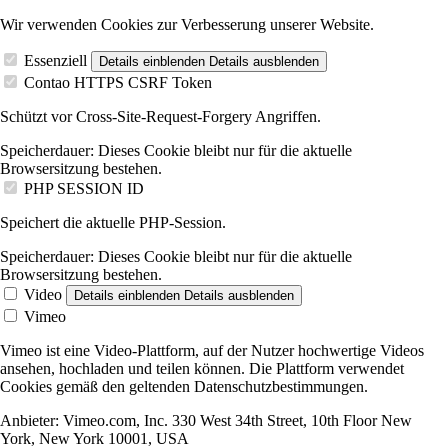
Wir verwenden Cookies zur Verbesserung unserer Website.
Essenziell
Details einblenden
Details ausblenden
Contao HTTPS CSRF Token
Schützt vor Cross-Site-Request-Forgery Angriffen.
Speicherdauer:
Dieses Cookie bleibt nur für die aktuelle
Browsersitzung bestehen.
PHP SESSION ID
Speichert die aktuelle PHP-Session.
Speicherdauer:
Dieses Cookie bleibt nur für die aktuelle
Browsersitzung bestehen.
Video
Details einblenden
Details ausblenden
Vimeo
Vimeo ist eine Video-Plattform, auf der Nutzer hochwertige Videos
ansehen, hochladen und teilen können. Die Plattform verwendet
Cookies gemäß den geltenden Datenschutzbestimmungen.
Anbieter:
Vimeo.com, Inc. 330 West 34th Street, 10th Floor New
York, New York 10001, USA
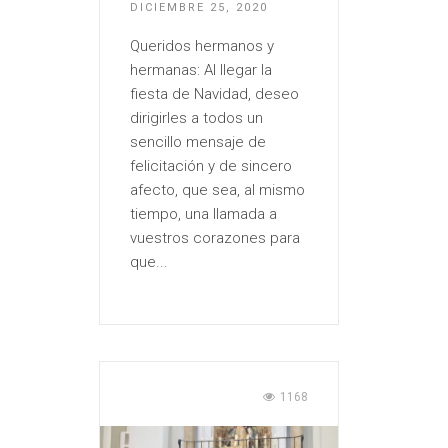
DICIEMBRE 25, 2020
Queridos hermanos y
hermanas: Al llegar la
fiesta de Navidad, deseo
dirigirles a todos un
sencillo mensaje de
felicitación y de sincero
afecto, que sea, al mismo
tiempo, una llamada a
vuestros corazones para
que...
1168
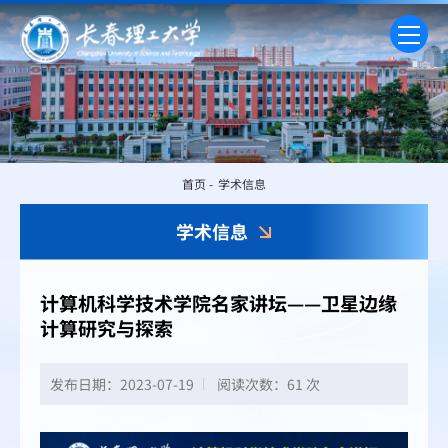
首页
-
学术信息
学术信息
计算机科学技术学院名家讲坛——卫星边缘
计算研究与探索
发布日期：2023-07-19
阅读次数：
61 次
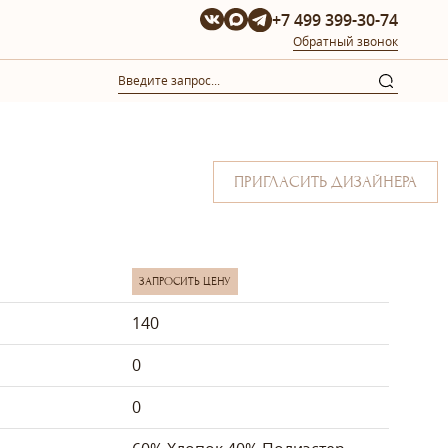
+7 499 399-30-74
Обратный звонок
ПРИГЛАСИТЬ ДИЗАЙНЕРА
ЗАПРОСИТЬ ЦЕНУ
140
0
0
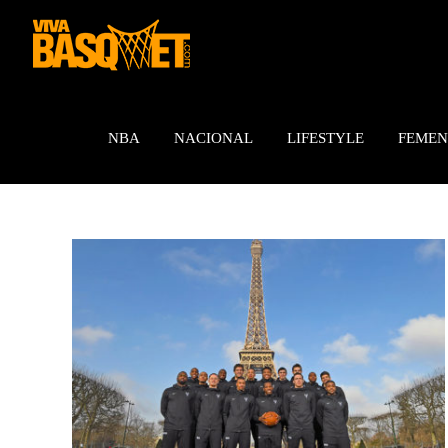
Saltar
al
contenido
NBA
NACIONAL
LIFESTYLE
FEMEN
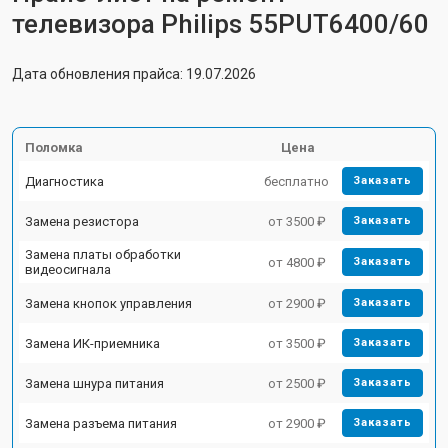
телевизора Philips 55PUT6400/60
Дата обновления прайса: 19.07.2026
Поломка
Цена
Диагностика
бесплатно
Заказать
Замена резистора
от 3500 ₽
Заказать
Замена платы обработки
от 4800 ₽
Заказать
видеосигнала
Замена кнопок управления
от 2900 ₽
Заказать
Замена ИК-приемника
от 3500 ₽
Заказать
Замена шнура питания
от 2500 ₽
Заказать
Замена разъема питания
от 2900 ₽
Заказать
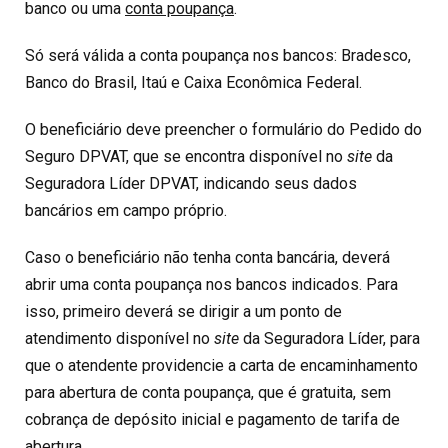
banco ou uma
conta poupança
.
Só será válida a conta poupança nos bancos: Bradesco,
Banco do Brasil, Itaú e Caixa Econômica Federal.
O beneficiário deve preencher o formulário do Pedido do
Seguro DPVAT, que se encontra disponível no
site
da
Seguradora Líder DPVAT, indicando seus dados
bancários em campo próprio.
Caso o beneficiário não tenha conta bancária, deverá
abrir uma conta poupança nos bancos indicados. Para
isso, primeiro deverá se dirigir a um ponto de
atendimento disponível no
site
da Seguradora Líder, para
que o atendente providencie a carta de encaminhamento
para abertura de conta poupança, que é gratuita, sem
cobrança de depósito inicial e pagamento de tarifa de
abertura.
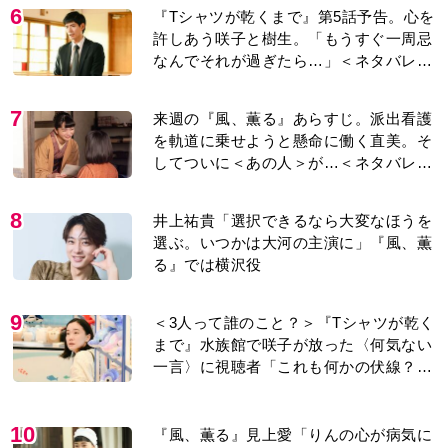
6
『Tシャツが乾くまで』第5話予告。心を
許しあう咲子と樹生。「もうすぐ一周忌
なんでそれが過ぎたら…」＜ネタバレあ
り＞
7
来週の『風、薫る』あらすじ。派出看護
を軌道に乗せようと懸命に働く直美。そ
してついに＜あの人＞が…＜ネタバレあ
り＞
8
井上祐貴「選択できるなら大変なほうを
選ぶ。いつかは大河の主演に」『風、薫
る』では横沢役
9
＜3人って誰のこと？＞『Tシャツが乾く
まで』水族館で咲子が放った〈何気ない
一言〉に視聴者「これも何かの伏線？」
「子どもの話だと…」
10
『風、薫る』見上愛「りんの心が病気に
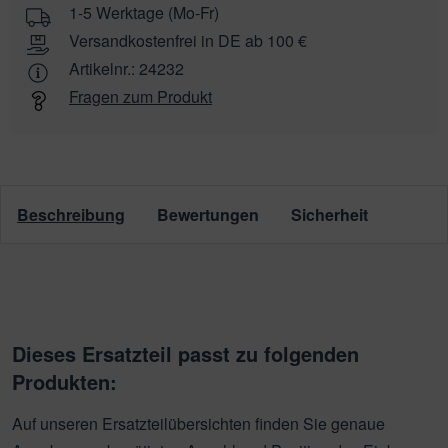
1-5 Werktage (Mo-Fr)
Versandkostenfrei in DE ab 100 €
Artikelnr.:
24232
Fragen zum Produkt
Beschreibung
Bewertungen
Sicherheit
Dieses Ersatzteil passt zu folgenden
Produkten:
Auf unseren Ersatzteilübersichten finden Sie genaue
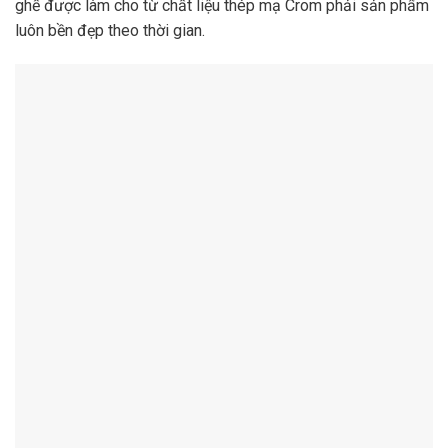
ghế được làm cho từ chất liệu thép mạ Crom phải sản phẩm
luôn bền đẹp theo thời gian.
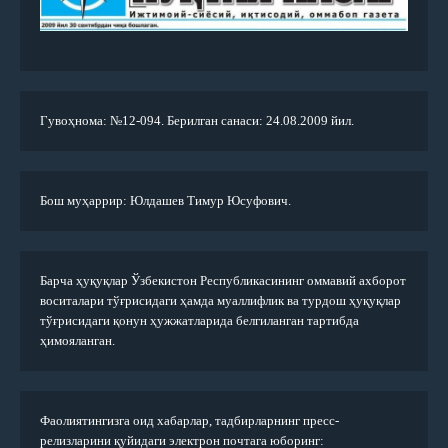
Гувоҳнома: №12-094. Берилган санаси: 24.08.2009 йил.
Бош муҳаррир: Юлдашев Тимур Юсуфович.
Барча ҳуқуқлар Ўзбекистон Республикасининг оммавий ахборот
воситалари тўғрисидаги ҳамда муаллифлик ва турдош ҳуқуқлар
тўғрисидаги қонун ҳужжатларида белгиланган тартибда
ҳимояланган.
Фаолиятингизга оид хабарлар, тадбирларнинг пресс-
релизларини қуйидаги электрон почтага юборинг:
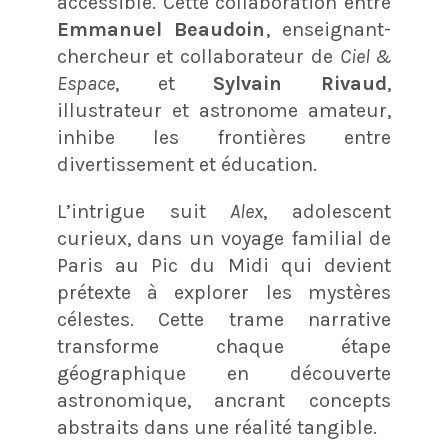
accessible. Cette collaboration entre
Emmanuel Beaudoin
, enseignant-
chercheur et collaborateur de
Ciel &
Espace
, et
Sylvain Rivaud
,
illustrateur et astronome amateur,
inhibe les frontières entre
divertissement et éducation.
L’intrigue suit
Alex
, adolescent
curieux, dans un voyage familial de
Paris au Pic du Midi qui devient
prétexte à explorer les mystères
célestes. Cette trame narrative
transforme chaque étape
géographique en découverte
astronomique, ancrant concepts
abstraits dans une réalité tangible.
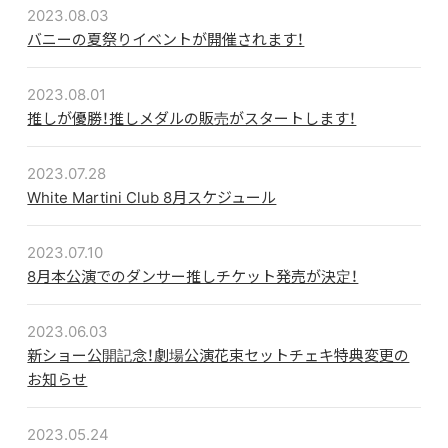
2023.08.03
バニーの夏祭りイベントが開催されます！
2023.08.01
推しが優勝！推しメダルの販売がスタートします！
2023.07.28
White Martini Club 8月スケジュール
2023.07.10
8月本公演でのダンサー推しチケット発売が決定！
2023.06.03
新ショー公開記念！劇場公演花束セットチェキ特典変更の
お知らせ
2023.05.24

◆ WHAT TO DO: Your answer should be the lines from the line containing "chercheur et collaborateur de" through the end of the listing above, output exactly and alone, without the pictures.

◆ THE COMPLETED TASK:
chercheur et collaborateur de
Ciel &
Espace
, et
Sylvain Rivaud
,
illustrateur et astronome amateur,
inhibe les frontières entre
divertissement et éducation.
L’intrigue suit
Alex
, adolescent
curieux, dans un voyage familial de
Paris au Pic du Midi qui devient
prétexte à explorer les mystères
célestes. Cette trame narrative
transforme chaque étape
géographique en découverte
astronomique, ancrant concepts
abstraits dans une réalité tangible.
2023.08.03
バニーの夏祭りイベントが開催されます！
2023.08.01
推しが優勝！推しメダルの販売がスタートします！
2023.07.28
White Martini Club 8月スケジュール
2023.07.10
8月本公演でのダンサー推しチケット発売が決定！
2023.06.03
新ショー公開記念！劇場公演花束セットチェキ特典変更の
お知らせ
2023.05.24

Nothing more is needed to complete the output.